From: Jan Kara <jack@suse.cz>
To: Christoph Hellwig <hch@lst.de>
Cc: Jan Kara <jack@suse.cz>,
linux-fsdevel@vger.kernel.org,
LKML <linux-kernel@vger.kernel.org>
Subject: Re: [PATCH] fsync: wait for data writeout completion before calling ->fsync
Date: Thu, 3 Sep 2009 12:47:04 +0200 [thread overview]
Message-ID: <20090903104704.GD5060@duck.novell.com> (raw)
In-Reply-To: <20090902221838.GA5311@lst.de>
On Thu 03-09-09 00:18:38, Christoph Hellwig wrote:
> I think we should add this one ontop:
Agreed. Added to the series. I'll now push the whole series to linux-next
via my fs tree.
Honza
>
> --
> Subject: [PATCH] fsync: wait for data writeout completion before calling ->fsync
> From: Christoph Hellwig <hch@lst.de>
>
> Currenly vfs_fsync(_range) first calls filemap_fdatawrite to write out
> the data, the calls into ->fsync to write out the metadata and then finally
> calls filemap_fdatawait to wait for the data I/O to complete. What sounds
> like a clever micro-optimization actually is nast trap for many filesystems.
>
> For many modern filesystems i_size or other inode information is only
> updated on I/O completion and we need to wait for I/O to finish before
> we can write out the metadata. For old fashionen filesystems that
> instanciate blocks during the actual write and also update the metadata
> at that point it opens up a large window were we could expose uninitialized
> blocks after a crash. While a few filesystems that need it already wait
> for the I/O to finish inside their ->fsync methods it is rather suboptimal
> as it is done under the i_mutex and also always for the whole file instead
> of just a part as we could do for O_SYNC handling.
>
> Here is a small audit of all fsync instances in the tree:
>
> - spufs_mfc_fsync:
> - ps3flash_fsync:
> - vol_cdev_fsync:
> - printer_fsync:
> - fb_deferred_io_fsync:
> - bad_file_fsync:
> - simple_sync_file:
>
> don't care - filesystems/drivers do't use the page cache or are
> purely in-memory.
>
> - simple_fsync:
> - file_fsync:
> - affs_file_fsync:
> - fat_file_fsync:
> - jfs_fsync:
> - ubifs_fsync:
> - reiserfs_dir_fsync:
> - reiserfs_sync_file:
>
> never touch pagecache themselves. We need to wait before if we do
> not want to expose stale data after an allocation.
>
> - afs_fsync:
> - fuse_fsync_common:
>
> do the waiting writeback itself in awkward ways, would benefit from
> proper semantics
>
> - block_fsync:
>
> Does a filemap_write_and_wait on the block device inode. Because we
> now have f_mapping that is the same inode we call it on in vfs_fsync.

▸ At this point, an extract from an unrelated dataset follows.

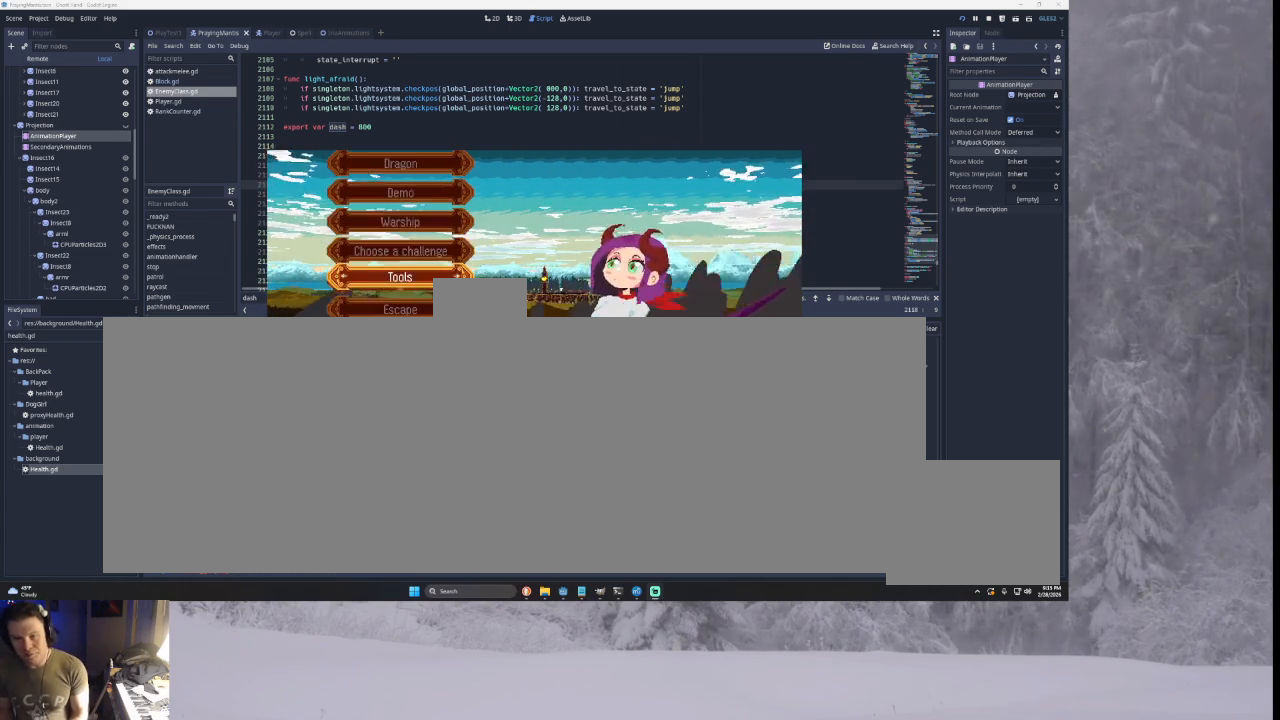
{"buttons": [], "left_stick": "up", "right_stick": "center", "events": [[200, "left_stick", "up"]]}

> So just removing it and letting the VFS do the work in one go would
> be an improvement.
>
> - btrfs_sync_file:
> - cifs_fsync:
> - xfs_file_fsync:
>
> need the wait first and currently do it themselves. would benefit from
> doing it outside i_mutex.
>
> - coda_fsync:
> - ecryptfs_fsync:
> - exofs_file_fsync:
> - shm_fsync:
>
> only passes the fsync through to the lower layer
>
> - ext3_sync_file:
>
> doesn't seem to care, comments are confusing.
>
> - ext4_sync_file:
>
> would need the wait to work correctly for delalloc mode with late
> i_size updates. Otherwise the ext3 comment applies.
>
>
> currently implemens it's own writeback and wait in an odd way,
> could benefit from doing it properly.
>
> - gfs2_fsync:
>
> not needed for journaled data mode, but probably harmless there.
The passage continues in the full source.